Task brief
Output exactly the line containing "วงแหวนสามวง สร้างเสน่ห์และความสง่า" and each line after it through the last line of the records, and nothing else.

Data entries

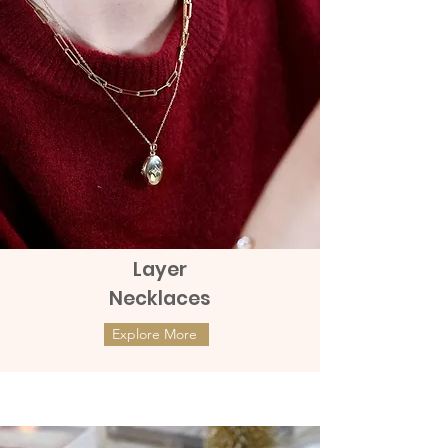
สร้อยข้อมือทองแท้ 9K Trinity Bracelet
สร้อยข้อมือทองแท้ 9K Trinity Bracelet
เส้นนี้สวยงามเป็นพิเศษด้วยดีไซน์
วงแหวนสามวง สร้างเสน่ห์และความสง่า
งาม
ความยาว มีขนาด 14,15,16,17,18 CM ทุก
ไซส์ปรับลงได้ 1 CM ค่ะ
น้ำหนักประมาณ 2 กรัม
Layer
เส้นผ่าศูนย์กลางจี้ 8 มิลลิเมตร
Necklaces
Return or exchange
Explore More
The product can be returned within 48
ต่างหูทองแท้ 9k Marquies Whisper
ต่างหูทองแท้ 9k Mini Clover with
hours after receiving it.
(แป้นหมุน)
Diamonds (แป้นหมุน)
Delivery
ราคา
ราคา
THB 8,990.00
THB 9,990.00
send with Kerry Express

Solution to this problem
วงแหวนสามวง สร้างเสน่ห์และความสง่า
งาม
ความยาว มีขนาด 14,15,16,17,18 CM ทุก
ไซส์ปรับลงได้ 1 CM ค่ะ
น้ำหนักประมาณ 2 กรัม
Layer
เส้นผ่าศูนย์กลางจี้ 8 มิลลิเมตร
Necklaces
Return or exchange
Explore More
The product can be returned within 48
ต่างหูทองแท้ 9k Marquies Whisper
ต่างหูทองแท้ 9k Mini Clover with
hours after receiving it.
(แป้นหมุน)
Diamonds (แป้นหมุน)
Delivery
ราคา
ราคา
THB 8,990.00
THB 9,990.00
send with Kerry Express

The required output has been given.